3. WHOLESALE SERVICES
In February 2003, we executed an agreement providing for the resale of our local wireline telecommunications services and provision of ancillary services with Sprint Communications Company L.P. (Sprint). Under this agreement, we provide Sprint access to our Web-integrated, enhanced communications platform and operational support systems. This contract includes various per-minute, per-line, and other charges that are being recorded as revenue as earned. We are the primary obligor for underlying expenses that are incorporated into our pricing in connection with the agreement and therefore, are recording revenues using a gross presentation, consistent with the method used for our wholesale services agreement with MCI. This method results in all per-line, per-minute and certain direct costs being recorded as revenues and the corresponding expenses being recorded in the appropriate
8
operating expense line. As a result of this accounting treatment, increases or decreases in pricing or volume that impact direct costs that are incurred in connection with this agreement would have no impact on net income, as the amount is recorded in an equivalent amount in both revenue and expense. Our wholesale services agreement with Sprint is non-exclusive in nature.

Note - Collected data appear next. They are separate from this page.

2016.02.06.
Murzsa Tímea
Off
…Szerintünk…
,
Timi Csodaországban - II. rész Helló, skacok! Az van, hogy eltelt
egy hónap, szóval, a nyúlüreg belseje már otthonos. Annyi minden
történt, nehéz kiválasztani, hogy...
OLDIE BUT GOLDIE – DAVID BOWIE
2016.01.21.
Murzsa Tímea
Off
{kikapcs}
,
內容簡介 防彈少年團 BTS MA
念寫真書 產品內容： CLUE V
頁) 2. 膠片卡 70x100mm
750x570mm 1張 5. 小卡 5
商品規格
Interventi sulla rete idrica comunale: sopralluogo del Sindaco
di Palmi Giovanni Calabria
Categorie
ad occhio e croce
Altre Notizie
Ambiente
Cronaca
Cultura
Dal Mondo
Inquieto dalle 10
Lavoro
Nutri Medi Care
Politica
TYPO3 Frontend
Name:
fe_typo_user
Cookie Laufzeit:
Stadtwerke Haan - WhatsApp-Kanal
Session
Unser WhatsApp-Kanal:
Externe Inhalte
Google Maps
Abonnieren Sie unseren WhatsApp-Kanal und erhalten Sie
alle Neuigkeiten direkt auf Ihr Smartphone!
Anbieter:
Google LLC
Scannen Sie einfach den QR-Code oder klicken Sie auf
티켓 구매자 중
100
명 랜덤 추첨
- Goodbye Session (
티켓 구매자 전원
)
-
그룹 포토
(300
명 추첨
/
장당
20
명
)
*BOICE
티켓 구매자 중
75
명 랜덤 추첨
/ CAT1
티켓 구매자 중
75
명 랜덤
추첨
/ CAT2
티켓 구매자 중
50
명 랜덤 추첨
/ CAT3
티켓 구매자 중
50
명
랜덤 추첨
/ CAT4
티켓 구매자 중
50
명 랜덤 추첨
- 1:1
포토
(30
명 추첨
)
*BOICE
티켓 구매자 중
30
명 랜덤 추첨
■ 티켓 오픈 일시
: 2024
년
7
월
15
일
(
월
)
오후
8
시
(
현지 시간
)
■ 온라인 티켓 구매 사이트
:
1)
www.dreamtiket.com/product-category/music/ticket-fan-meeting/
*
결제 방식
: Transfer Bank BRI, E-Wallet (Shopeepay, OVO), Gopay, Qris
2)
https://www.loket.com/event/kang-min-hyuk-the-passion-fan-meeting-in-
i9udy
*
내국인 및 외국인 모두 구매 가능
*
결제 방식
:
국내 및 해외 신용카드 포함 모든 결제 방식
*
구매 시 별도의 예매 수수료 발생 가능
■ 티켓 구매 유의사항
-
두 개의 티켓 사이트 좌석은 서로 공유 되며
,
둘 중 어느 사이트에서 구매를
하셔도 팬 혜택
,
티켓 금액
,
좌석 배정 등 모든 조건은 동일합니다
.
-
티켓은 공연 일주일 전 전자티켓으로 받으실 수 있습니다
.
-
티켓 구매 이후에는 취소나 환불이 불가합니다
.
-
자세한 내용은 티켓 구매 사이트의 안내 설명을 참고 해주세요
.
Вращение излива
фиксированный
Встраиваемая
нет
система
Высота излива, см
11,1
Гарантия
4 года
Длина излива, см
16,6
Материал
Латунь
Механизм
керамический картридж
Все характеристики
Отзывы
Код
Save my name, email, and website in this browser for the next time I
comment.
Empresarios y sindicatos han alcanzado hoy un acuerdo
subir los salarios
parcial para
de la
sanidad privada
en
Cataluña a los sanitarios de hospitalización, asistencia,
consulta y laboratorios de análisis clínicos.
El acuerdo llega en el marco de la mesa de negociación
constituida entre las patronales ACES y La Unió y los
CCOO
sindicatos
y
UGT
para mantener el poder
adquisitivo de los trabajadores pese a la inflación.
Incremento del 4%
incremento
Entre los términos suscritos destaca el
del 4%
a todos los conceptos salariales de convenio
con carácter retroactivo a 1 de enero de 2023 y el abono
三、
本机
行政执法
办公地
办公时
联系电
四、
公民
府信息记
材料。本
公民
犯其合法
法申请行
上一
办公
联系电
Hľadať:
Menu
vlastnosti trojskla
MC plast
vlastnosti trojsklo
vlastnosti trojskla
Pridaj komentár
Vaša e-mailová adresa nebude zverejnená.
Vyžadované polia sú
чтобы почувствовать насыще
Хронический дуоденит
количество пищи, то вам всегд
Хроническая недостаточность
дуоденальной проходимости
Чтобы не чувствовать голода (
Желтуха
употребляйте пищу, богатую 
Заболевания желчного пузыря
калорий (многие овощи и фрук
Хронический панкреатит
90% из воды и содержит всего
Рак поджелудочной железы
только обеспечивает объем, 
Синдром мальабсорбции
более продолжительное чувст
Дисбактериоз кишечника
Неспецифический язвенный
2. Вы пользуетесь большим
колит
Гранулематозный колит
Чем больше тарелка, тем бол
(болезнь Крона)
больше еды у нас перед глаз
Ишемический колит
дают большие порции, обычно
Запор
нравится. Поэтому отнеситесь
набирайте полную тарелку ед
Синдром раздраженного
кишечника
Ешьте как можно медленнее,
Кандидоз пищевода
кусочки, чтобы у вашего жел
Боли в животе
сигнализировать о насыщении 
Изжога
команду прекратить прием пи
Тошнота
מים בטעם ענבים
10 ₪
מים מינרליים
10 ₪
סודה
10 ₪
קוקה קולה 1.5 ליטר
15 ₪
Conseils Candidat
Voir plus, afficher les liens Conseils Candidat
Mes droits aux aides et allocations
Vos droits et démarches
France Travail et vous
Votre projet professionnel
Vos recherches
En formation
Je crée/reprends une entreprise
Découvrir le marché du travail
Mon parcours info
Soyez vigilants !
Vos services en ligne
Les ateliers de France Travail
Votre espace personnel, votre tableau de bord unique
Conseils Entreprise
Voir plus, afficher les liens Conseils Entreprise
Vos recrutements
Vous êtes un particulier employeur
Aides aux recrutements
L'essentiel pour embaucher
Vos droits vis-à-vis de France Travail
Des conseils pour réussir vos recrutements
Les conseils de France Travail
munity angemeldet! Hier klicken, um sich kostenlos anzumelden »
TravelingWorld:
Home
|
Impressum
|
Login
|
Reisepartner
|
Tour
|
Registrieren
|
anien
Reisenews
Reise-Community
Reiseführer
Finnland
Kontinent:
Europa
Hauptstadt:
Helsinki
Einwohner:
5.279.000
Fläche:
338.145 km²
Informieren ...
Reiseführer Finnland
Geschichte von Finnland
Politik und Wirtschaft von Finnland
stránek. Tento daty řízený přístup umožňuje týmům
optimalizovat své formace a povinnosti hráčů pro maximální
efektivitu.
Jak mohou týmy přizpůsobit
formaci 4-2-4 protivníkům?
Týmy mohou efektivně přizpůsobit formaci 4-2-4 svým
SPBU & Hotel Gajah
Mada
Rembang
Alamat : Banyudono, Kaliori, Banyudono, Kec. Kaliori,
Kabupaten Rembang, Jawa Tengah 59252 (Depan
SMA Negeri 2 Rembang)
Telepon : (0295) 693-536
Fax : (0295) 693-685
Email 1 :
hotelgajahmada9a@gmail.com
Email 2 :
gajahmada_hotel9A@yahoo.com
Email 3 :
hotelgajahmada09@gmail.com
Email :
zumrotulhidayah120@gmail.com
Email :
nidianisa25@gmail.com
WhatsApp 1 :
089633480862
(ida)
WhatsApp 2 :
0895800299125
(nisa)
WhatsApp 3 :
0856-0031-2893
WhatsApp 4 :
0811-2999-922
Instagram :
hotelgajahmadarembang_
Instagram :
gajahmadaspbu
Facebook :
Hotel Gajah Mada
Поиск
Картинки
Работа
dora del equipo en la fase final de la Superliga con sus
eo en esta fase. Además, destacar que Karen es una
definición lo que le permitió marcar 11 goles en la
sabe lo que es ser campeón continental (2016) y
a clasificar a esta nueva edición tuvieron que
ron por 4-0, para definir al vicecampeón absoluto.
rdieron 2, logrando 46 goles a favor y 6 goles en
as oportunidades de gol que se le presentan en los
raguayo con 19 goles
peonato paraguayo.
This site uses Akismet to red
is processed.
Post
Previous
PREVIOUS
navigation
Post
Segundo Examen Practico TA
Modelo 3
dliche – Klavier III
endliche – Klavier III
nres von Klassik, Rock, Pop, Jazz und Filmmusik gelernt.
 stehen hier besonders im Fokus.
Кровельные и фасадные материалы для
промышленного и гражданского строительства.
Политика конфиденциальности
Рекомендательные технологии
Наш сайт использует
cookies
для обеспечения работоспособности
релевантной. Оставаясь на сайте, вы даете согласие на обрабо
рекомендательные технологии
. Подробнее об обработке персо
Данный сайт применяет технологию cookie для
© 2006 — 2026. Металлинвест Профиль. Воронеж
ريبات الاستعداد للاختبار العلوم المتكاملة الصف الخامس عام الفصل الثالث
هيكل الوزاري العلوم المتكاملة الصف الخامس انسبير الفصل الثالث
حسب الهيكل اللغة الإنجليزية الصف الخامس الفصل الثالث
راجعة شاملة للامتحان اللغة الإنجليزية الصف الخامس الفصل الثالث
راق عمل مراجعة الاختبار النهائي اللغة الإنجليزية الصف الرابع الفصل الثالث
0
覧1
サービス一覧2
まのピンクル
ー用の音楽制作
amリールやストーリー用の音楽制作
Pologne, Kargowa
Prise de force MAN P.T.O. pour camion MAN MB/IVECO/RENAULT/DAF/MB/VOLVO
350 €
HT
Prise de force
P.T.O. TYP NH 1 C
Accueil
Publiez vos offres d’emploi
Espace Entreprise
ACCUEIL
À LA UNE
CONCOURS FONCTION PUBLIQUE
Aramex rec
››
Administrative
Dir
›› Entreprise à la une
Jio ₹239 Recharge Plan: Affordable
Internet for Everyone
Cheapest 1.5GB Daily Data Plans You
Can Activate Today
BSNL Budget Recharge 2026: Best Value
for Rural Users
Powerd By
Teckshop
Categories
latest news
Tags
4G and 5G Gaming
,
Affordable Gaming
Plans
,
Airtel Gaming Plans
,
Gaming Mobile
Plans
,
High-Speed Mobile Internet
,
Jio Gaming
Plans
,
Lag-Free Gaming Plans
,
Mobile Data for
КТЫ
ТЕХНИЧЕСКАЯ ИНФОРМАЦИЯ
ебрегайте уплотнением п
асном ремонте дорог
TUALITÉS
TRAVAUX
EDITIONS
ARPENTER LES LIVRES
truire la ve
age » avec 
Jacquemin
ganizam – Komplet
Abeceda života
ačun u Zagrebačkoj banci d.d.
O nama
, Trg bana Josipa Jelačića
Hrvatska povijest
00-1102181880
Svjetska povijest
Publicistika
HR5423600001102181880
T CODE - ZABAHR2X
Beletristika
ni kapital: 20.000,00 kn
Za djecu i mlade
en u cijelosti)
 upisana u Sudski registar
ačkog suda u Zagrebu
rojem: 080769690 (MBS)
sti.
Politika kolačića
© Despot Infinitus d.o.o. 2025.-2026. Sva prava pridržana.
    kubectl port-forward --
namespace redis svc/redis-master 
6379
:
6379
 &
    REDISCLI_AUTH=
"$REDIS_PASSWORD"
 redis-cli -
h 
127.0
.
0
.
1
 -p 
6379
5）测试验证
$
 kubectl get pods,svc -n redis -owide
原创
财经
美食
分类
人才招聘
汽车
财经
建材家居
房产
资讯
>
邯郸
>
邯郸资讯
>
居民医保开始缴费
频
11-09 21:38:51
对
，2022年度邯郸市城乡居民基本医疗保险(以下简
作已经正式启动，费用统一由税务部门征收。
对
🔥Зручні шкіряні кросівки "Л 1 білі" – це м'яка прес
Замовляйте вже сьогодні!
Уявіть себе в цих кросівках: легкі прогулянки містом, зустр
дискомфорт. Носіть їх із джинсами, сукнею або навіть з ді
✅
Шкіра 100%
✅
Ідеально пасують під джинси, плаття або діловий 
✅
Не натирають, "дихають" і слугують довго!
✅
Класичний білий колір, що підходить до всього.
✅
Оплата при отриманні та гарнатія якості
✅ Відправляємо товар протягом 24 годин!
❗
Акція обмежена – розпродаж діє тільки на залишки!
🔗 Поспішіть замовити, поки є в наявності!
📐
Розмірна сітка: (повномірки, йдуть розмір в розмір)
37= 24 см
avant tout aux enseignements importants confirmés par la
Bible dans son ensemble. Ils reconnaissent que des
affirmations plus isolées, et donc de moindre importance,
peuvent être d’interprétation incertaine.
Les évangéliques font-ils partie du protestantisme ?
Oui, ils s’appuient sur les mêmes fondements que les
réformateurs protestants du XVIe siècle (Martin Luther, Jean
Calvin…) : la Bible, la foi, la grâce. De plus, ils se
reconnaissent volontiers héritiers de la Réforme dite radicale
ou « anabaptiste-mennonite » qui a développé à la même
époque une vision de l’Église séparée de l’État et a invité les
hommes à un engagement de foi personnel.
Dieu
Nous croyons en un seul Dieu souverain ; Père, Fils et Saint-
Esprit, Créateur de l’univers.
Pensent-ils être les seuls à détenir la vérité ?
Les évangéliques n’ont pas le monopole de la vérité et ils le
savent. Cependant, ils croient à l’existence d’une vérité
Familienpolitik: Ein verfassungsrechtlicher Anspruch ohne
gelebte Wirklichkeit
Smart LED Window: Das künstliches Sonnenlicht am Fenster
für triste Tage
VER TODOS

We are deferring $1.0 million of revenues for pre-contract payments by recognizing this amount ratably over the life of the agreement. Additionally, we received a $1.0 million payment, of which we have returned $0.8 million to Sprint as a bill credit during the third quarter of 2003 for the achievement of reaching certain line-count thresholds. As of September 30, 2003, there was $0.2 million of the stimulus payment remaining which is recorded in short-term deferred revenue. We expect this amount to be returned to Sprint via bill credits in the fourth quarter of 2003.
As of September 30, 2003, under our contract with Sprint, we had approximately $5.8 million of deferred revenue, of which $0.4 million is recorded as long-term deferred revenue.
On August 7, 2003, we amended our contract with MCI to terminate the contract on December 31, 2003. On August 15, 2003, MCI provided us with notice that they were terminating the contract effective October 15, 2003. As a result of these events we accelerated the recognition of deferred revenue to the termination date of October 15, 2003. Prior to the early termination, we were recognizing the deferred revenue ratably over the life of the agreement with a termination date of December 31, 2005. During the third quarter of 2003, we recognized an additional $3.7 million of revenue as a result of the termination notice from MCI. As of September 30, 2003, we had $1.6 million of short-term deferred revenue attributable to MCI.
4. ACCOUNTS RECEIVABLE AGREEMENT
In July 2000, we entered into an accounts receivable agreement with RFC Capital Corporation, a division of Textron, Inc. (RFC), providing for the sale of certain of our accounts receivable to RFC. RFC has agreed to purchase up to $25.0 million of our accounts receivable. This agreement was extended for one year under substantially similar terms in July 2003. The current agreement expires in July 2004. The purchase of the receivables is at the option of RFC and they utilize selection criteria to determine which receivables will be purchased. We sold receivables to RFC at a 28% discount from inception of the agreement through March 2002. From March 2002 until the middle of September 2003, we sold our receivables at a discount rate of 19%. As of the end of September 2003, we were selling our receivables at a discount rate of 16%. This rate is negotiable and may change according to our actual collection experience. The collection percentage for receivables sold to RFC has been approximately 93% since the inception of the agreement.